NOW, ALAS, WE HAVE TO TAKE A QUICK DIP
INTO (EGAD!) THE "MIND" OF SEAN HANNITY


And so, as washingtonpost.com media blogger Erik Wemple puts it in a post today: "No, Sean Hannity, you can't distance yourself from Cliven Bundy." Not, Erik says, if you don't make "the next logical move," which --
would have been to repudiate his own coverage of Bundy. But that was too far a walk for Hannity. Instead, he got into the hair-splitting business, attempting to keep alive the larger theme of his coverage, despite the unseemly comments about race from his ranching hero."
The "hair-splitting" included this assertion from our Sean:
The ranch standoff that took place out in Nevada was not about a man named Cliven Bundy. At the heart of this issue was my belief that our government is simply out of control.
Sure enough, our Sean eventually evoked Waco, another situation of which our boy has less-than-zero understanding, which seems to be a prerequisite for all of his "news" coverage, very likely because the way he has mistrained his brain excludes any possibility of actual information-processing and thought.

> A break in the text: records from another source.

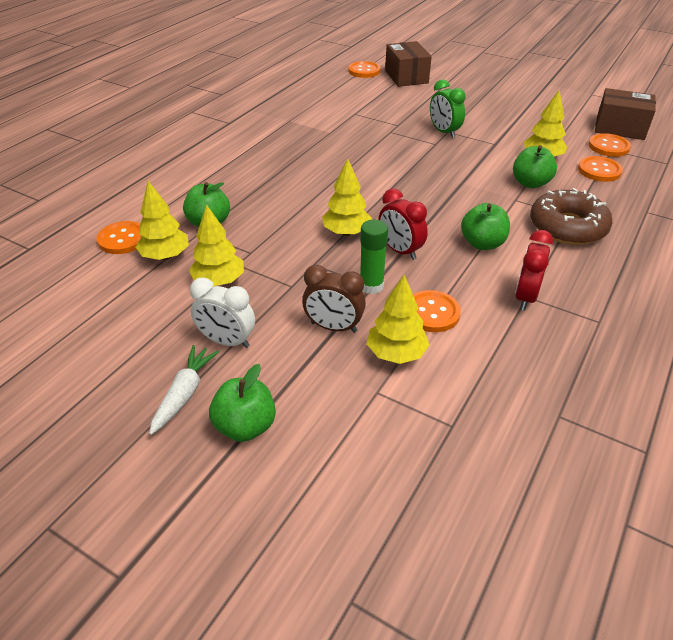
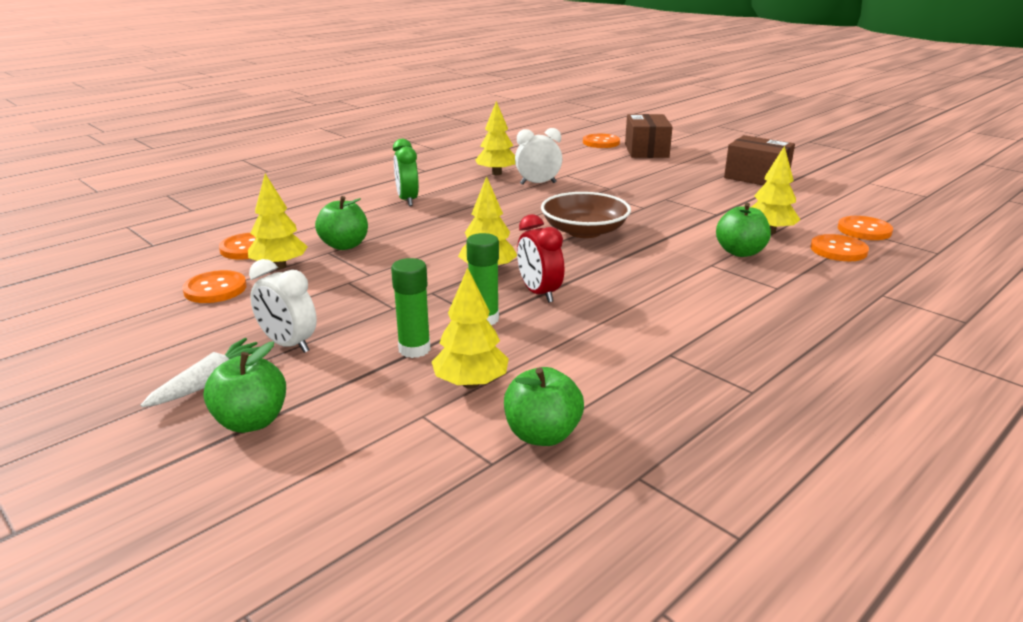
camera: 15 degrees right, 15 degrees down
(219, 281) = (319, 293): yellow tree -> yellow tree (497, 173)
(333, 327) = (414, 349): brown clock -> green glue stick
(336, 127) = (538, 183): none -> white clock
(401, 177) = (584, 231): none -> brown bowl
(432, 313) = (539, 353): orange button -> orange button (215, 289)
(444, 132) = (660, 199): green clock -> green clock (407, 200)
(482, 243) = (644, 299): green apple -> green apple (542, 435)
(525, 297) = (667, 354): red clock -> none
(567, 227) = (764, 297): brown donut -> none
(620, 128) = (889, 215): brown box -> brown box (756, 177)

Erik, however, isn't accepting a "Cliven-Bundy-a-la-carte option."
Either you embrace Cliven Bundy in toto or you reject him.

Despite Hannity’s protestations, this is all about a man named Cliven Bundy. How many other Western ranching freeloaders are there who have stiffed the government for two decades with specious arguments and then rally with gun-toting protesters when the feds move in to round up his cattle?
Erik suggests that possibly our Sean "could be excused for embracing this guy, if only the signs of the rancher's unhingedness had been shrouded before this latest encounter." But this is "no sale" too. Our Sean, after all, is bragging about having been on this story for ages, long before anybody else had the courage to see this case of a Little Guy standing up to the out-of-control, overreaching federal government -- "a government gone wild today in America!"

Which means at some point he or one of his people should have done just the tiniest bit of research, made an absolutely minimal effort to discover the facts. But of course this is Fox Noise, where they puke on facts.

Still, Erik says,
All Hannity’s producers needed to do was check a certain document in the 1998 case United States of America v. Cliven Bundy. Here’s how it abridges Bundy’s stance in the case:
Bundy appears to argue in his Motion to Dismiss…that the Complaint…should be dismissed because this Court lacks jurisdiction since Article IV of the Constitution cannot be imposed upon him. Bundy claims that he is a citizen of Nevada and not a citizen of a territory of the United States, and he also quotes religious texts.
If you’re Fox News, that’s all the information you need to reach a simple conclusion: Perhaps this is a local story.
But for Fox News in general and our Sean in particular, "local story" has no more meaning than "federal case." All our Sean has to work from is a psychotically delusional image of the universe imprinted in his nonfucntioning brain by some agent of evil, and the determination to dredge up, cut up, if necessary make up, and then  eassemble any words and images he can scare up that fit his psychotic delusions.

I'm going to guess that once upon a time when Little Sean was asked what he wanted to do if he grew up, he said, "Cowboy."